» STUDY QUESTIONS
A. Using the bio of Hafsah Aneela Bashir, explain why she writes and what shapes her creative work. Answer in one to three sentences.
B. Answer these questions from the bio of Hafsah Aneela Bashir:
(i) Which university awarded her MA?
(ii) In which anthology was her poetry published?
(iii) What did she receive in 2017?

[GIVEN TEXT Boundary: Start]

Bios

Hafsah Aneela Bashir: Co-director

Hafsah Aneela Bashir is a poet and spoken word artist who holds an MA in Postcolonial Literary and Culture from the University of Leeds. Along with her personal experiences, her work with NGO’s, providing emergency supplies and medical aid to conflict zones, informs her creativity producing a form of lyrical activism. Her poetry has been published by Crocus Books in the anthology, ‘When Saira Met Sara’ bringing together Muslim and Jewish writers. She writes to raise awareness about social injustice and has a keen interest in writing as a form of resistance and liberty. She has worked with Women Asylum Seekers Together to use creative agency as a means to highlight demands for basic human rights. Also part of a writing collective called Manchester Muslim Writers, she conducts poetry workshops within the community working with young people to develop understanding of identity and empowerment. She has performed for Oxfam, RAPAR, Freedom From Torture and interfaith events and can often be found at open-mics in and around Manchester in her spare time.  She was a recipient of Manchester International Festival Jerwood Fellowship 2017. She wrote and performed in the Memories of Partition project performed at The Royal Exchange and in the community.  Hafsah is currently on a Regional Theatre Young Directors Scheme, an Artistic Directors Leadership programme for Black Asian Minority Ethnic (BAME) theatre makers.

[GIVEN TEXT Boundary: End]
[GIVEN INFORMATION Boundary: Start]

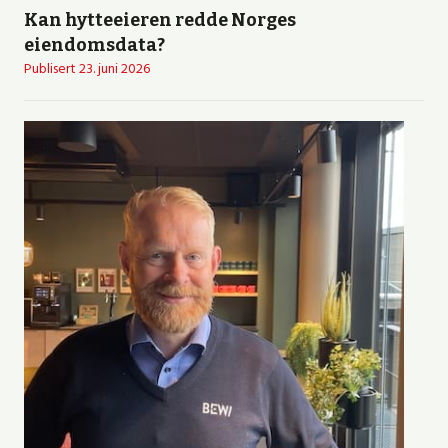
Kan hytteeieren redde Norges
eiendomsdata?
Publisert
23. juni 2026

[GIVEN INFORMATION Boundary: End]

» TASK RESULTS
A. She writes to raise awareness about social injustice. Along with her personal experiences, her work with NGOs that provide emergency supplies and medical aid to conflict zones informs her creativity, producing a form of lyrical activism.

B.
(i) The University of Leeds.
(ii) 'When Saira Met Sara', published by Crocus Books.
(iii) The Manchester International Festival Jerwood Fellowship.